Retail Food Group (RFG), the franchisor behind brands Donut King and Gloria Jeans Coffees has confirmed that while asset sales are being explored, the reported $100m price tag on its Crust Pizza chain empire is grossly inaccurate.

On Monday, the Australian Financial Review (AFR) reported that PAG Asia Capital was firming as the favourite to purchase the Crust brand at auction as RFG desperately tries to reduce its crippling debt.

In a statement released to the ASX however, RFG revealed that no binding agreement had been made, stating the $100m valuation of Crust exceeded the franchisor’s expectations.

“The company confirms, as previously announced, that it will be seeking to reduce its debt by various means, including the investigation of the possible sale of assets,” the statement read.

“That process is ongoing, although no formal binding agreement has been reached with any buyer at this stage in respect to any of RFG’s assets.

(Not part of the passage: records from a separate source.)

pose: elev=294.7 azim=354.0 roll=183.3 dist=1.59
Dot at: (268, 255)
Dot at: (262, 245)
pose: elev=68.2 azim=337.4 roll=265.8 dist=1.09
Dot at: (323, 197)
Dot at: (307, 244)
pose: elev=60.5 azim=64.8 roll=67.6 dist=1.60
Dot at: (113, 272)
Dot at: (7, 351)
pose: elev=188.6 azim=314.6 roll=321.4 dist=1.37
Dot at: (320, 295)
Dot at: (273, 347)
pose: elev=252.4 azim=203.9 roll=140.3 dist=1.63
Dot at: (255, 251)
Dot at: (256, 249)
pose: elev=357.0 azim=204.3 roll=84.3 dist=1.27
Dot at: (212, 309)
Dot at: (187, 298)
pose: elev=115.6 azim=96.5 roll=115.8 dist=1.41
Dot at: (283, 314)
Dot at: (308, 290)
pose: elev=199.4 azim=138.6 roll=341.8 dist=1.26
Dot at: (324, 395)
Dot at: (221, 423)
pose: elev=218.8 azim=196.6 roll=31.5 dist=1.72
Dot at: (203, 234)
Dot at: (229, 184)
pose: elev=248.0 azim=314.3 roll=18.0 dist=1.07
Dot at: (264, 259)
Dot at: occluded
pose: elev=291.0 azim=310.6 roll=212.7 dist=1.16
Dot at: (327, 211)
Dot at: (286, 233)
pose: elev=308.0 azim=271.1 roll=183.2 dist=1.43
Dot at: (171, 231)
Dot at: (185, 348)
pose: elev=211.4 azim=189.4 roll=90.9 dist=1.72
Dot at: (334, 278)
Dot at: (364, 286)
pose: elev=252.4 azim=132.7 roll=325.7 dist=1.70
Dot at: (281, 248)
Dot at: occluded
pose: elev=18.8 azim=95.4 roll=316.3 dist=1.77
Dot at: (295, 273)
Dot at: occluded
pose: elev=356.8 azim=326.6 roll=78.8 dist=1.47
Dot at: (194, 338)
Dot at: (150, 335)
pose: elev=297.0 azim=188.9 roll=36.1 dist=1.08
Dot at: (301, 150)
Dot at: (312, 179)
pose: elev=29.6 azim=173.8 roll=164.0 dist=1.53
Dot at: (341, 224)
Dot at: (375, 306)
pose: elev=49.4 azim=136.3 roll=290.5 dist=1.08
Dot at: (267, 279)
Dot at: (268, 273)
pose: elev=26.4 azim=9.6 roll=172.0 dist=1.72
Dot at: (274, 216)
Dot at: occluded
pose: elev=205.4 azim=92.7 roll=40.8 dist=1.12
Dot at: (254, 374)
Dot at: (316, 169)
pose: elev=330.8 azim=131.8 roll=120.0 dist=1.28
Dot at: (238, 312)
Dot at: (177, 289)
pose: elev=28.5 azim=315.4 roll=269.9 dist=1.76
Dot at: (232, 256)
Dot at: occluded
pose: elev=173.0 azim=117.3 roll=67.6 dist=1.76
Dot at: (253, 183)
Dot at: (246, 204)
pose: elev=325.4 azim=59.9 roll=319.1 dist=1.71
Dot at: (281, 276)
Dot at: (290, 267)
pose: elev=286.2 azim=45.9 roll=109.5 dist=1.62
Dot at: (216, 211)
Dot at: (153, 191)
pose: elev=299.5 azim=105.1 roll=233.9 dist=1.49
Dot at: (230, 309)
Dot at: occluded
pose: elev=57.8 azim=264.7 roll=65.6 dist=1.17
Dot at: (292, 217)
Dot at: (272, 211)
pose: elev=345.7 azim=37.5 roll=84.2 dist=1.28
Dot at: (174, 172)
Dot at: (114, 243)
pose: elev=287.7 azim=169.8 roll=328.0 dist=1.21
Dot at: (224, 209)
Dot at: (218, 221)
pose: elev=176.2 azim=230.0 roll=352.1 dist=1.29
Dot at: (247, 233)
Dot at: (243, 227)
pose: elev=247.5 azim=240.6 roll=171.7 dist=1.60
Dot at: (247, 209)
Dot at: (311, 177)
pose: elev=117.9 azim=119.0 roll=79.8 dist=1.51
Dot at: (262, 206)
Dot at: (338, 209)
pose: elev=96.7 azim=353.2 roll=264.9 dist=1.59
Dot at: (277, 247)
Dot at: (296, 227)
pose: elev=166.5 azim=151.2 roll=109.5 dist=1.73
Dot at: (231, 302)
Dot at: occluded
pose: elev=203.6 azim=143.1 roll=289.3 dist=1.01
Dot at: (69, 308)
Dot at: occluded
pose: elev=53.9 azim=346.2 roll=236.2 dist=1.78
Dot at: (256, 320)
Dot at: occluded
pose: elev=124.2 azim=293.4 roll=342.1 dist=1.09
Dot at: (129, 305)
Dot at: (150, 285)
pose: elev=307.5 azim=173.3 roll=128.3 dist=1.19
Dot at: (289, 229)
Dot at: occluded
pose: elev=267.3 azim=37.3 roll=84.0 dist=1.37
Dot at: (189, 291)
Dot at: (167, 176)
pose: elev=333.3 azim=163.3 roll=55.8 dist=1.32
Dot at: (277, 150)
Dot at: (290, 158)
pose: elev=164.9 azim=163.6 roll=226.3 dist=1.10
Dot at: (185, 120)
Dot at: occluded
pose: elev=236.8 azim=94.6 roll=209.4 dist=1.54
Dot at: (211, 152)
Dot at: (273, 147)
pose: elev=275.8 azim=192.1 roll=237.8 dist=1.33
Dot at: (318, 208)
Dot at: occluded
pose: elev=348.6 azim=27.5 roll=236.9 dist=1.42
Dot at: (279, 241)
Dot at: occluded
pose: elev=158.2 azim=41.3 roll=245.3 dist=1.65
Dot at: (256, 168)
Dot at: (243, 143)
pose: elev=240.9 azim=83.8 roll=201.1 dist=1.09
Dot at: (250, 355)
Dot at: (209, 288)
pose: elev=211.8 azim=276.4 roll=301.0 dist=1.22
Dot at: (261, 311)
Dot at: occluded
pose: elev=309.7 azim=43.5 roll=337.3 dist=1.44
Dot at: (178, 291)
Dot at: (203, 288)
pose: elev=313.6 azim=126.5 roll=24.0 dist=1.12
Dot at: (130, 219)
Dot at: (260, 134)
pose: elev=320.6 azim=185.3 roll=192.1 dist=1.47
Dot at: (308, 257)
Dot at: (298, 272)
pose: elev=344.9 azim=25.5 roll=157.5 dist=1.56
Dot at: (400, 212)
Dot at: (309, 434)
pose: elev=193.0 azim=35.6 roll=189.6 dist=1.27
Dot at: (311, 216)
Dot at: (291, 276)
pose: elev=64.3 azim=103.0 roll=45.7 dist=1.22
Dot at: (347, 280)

Insofar as an amount for the sale of Crust Gourmet Pizzas is speculated in the AFR article, that amount exceeds RFG’s expectations as to the sale price for that assets if it was to be sold as a part of that process.”

Initially, the reports of a potential sale had lifted RFG’s share price, which has suffered a sharp fall over the last 12 months, driven by the announcement of store closures following a $306.7m full-year loss, allegations of misleading behaviour and a re-shuffle of its executive team.

In December, RFG CEO Richard Hinson stepped down after less than a year in the top job, putting recently announced chairman and turnaround specialist Peter George in charge of the ailing company.

Hinson had previously told investors that 2018 had been a “tough year”, insisting the company “start looking toward the future”.

As part of RFG’s continuous disclosure obligations, any sale of assets or steps taken to reduce its debt must be announced to the market.